- 本文抜粋
クセノフォン(読み)くせのふぉん(英語表記)Xenophon

翻訳|Xenophon

日本大百科全書(ニッポニカ) 「クセノフォン」の意味・わかりやすい解説

クセノフォン(古代ギリシア文筆家)
くせのふぉん
Xenophon
(前430ころ―前354ころ)

古代ギリシアの軍人、文筆家。アテナイのエルキア区の出身。父は豊かな騎士階級の人であったらしく、『馬術』『騎兵隊長論』などの著作がある。ソクラテスの弟子の一人で、プラトンはほぼ同年輩のライバルであった。師の追憶はのちに『覚書』『饗宴(きょうえん)』『ソクラテスの弁明』にまとめられている。しかし彼は元来武人で、師の深い哲理に浸ることはできず、またアテナイの民主政治の退廃は耐えがたいものであった。おりよく旧友からの手紙で、ペルシア王アルタクセルクセス2世の王位をねらう弟キロスの軍隊に参加するように勧められる。彼は師ソクラテスの苦言を受けながらも、ついに小アジアに渡り、その軍隊の傭兵(ようへい)となってバビロンに向けて出発する。しかし、頼むキロスはまもなく戦死、やむなく彼は敗軍の将として1万のギリシア人部隊を率いて退却、多くの苦難と戦いながら積雪のなかを黒海沿岸を旅してボスポロスにたどり着く。この1万人の退却の記録が、彼の最大の傑作『キロスのアナバシス』(アナバシスは「のぼる」の意)7巻である。もっとも5巻以後は、それまでの生々しい筆致に比べて著者の自己弁護が目だち、このへんに作品成立の事情がうかがわれる。このほか、同じキロスの名を冠したものに『キロスの教育』という8巻の作品があるが、これはその名を借りて綴(つづ)った彼の理想の王者像である。彼は紀元前399年にこの遠征から解放されたが、まもなくスパルタ王アゲシラオスの軍に加わってアテナイと戦うはめに陥り、ついに祖国からは追放の宣告を受けた。しかしこのコリント戦争が終わるころには、スパルタから贈られたオリンピア近くのスキルス村に引きこもり、妻子とともに静かな文筆生活に入った。『アナバシス』など多くの大作はここで生まれている。ところが5年後にはスパルタがテーベに敗れたので、彼はスキルスからコリントに移り、アテナイからの追放解除はあったが、この地で死んだといわれている。

- 課題 1
本文によると、クセノフォンがスキルスを離れてコリントに移ったのはなぜですか。1〜3文で説明してください。
- 課題 2
本文で、クセノフォンの最大の傑作とされる作品は何巻から成りますか。
- 課題 3
本文から、「クセノフォン(古代ギリシア文筆家)」を含む語句から書き写し始め、「の地で死んだといわれている。」の後で止めて、その部分をそのまま抜き出してください。

- 資料抜粋

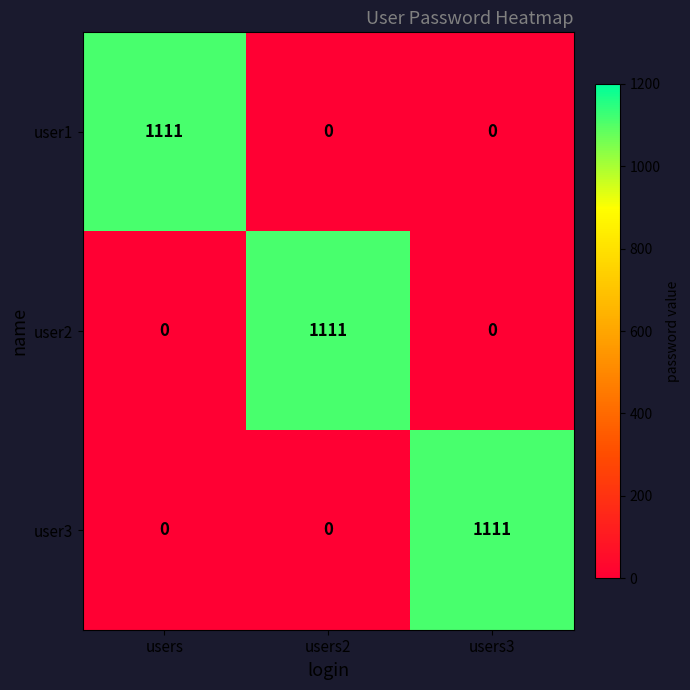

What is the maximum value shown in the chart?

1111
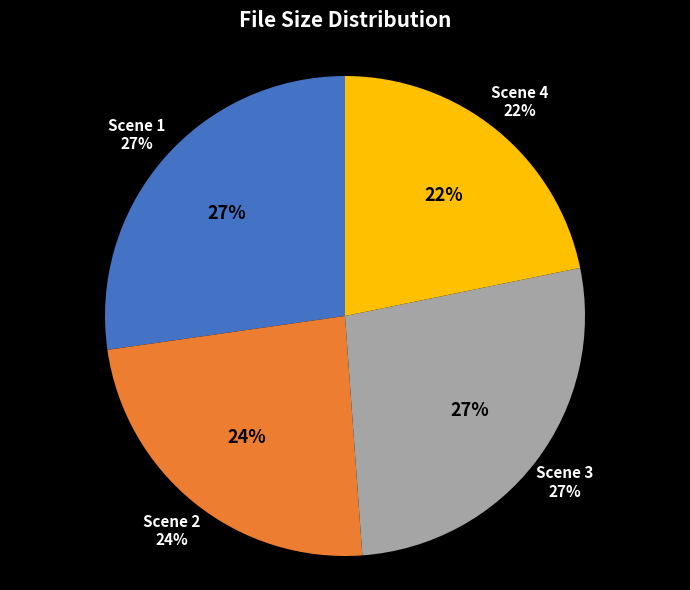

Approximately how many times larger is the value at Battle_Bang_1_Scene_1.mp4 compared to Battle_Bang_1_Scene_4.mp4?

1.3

- 解答欄 1
スキルスに移ってから5年後に、スパルタがテーベに敗れたためです。

- 解答欄 2
7巻です。

- 解答欄 3
クセノフォン(古代ギリシア文筆家)
くせのふぉん
Xenophon
(前430ころ―前354ころ)

古代ギリシアの軍人、文筆家。アテナイのエルキア区の出身。父は豊かな騎士階級の人であったらしく、『馬術』『騎兵隊長論』などの著作がある。ソクラテスの弟子の一人で、プラトンはほぼ同年輩のライバルであった。師の追憶はのちに『覚書』『饗宴(きょうえん)』『ソクラテスの弁明』にまとめられている。しかし彼は元来武人で、師の深い哲理に浸ることはできず、またアテナイの民主政治の退廃は耐えがたいものであった。おりよく旧友からの手紙で、ペルシア王アルタクセルクセス2世の王位をねらう弟キロスの軍隊に参加するように勧められる。彼は師ソクラテスの苦言を受けながらも、ついに小アジアに渡り、その軍隊の傭兵(ようへい)となってバビロンに向けて出発する。しかし、頼むキロスはまもなく戦死、やむなく彼は敗軍の将として1万のギリシア人部隊を率いて退却、多くの苦難と戦いながら積雪のなかを黒海沿岸を旅してボスポロスにたどり着く。この1万人の退却の記録が、彼の最大の傑作『キロスのアナバシス』(アナバシスは「のぼる」の意)7巻である。もっとも5巻以後は、それまでの生々しい筆致に比べて著者の自己弁護が目だち、このへんに作品成立の事情がうかがわれる。このほか、同じキロスの名を冠したものに『キロスの教育』という8巻の作品があるが、これはその名を借りて綴(つづ)った彼の理想の王者像である。彼は紀元前399年にこの遠征から解放されたが、まもなくスパルタ王アゲシラオスの軍に加わってアテナイと戦うはめに陥り、ついに祖国からは追放の宣告を受けた。しかしこのコリント戦争が終わるころには、スパルタから贈られたオリンピア近くのスキルス村に引きこもり、妻子とともに静かな文筆生活に入った。『アナバシス』など多くの大作はここで生まれている。ところが5年後にはスパルタがテーベに敗れたので、彼はスキルスからコリントに移り、アテナイからの追放解除はあったが、この地で死んだといわれている。